The Russian rubles adds more than 3% to the dollar, trading around 100 on news that "so-called unfriendly countries" will have to pay for gas in rubles. Impulsively (as the Russian currency market remains extremely illiquid), the USDRUB dropped below 95. This is indeed positive news for the Russian currency as it increases demand.
But is it such a significant step? All exporters are now obliged to convert at least 80% of their foreign currency earnings into rubles. On the foreign exchange side, buying gas for rubles raises the bar to 100% for Gazprom and several other smaller exporters, but not for all jurisdictions (about 70% of total gas exports).
For the balance of supply and demand of the ruble, this is a much less strong move than the initial order to convert 80% of all foreign exchange earnings into rubles.
The news itself carries more of an emotional message for the markets. Still, the initial optimism could correct very quickly and is unlikely to be the mainstay for a sustained rally in the rubles.
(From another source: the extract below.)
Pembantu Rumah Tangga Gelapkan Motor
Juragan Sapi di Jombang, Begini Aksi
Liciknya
It also looks like an attempt to jab the USA, as selling energy for dollars has often been referred to as the basis of the reserve status of the USD in recent months.
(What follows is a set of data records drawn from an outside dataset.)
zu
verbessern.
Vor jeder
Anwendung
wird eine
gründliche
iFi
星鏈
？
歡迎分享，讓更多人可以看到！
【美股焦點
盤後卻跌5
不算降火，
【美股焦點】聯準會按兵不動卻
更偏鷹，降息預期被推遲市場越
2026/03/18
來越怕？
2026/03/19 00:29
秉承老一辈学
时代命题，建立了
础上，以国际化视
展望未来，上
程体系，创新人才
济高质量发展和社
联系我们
A secondary effect was the inversion of the spread between the USDRUB exchange rate on the Moscow Exchange and in Forex. Previously, in early March, USDRUB was traded up to 10 rubles less in Russia than abroad (though the spread diminished over time). Now USDRUB is settling at 98 on FX versus 100.4 on MOEX.
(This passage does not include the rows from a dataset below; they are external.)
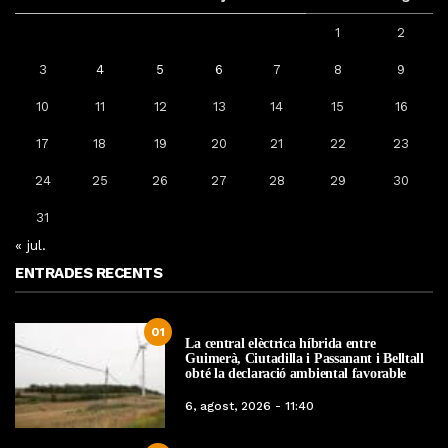
1
2
3
4
5
6
7
8
9
10
11
12
13
14
15
16
17
18
19
20
21
22
23
24
25
26
27
28
29
30
31
« jul.
ENTRADES RECENTS
01
La central elèctrica híbrida entre
Guimerà, Ciutadilla i Passanant i Belltall
obté la declaració ambiental favorable
6, agost, 2026 - 11:40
Another secondary effect is a rise in oil prices of more than 5% since the start of the day, as some buyers will try to use the remaining alternative to gas, which can still be bought with dollars.
Among the adverse effects, albeit in the medium term, it is worth pointing out that the switch to ruble settlements will accelerate a pullback of Russian gas by Europe, reducing export revenues, which has been a guarantee of ruble stability and a driver of economic growth.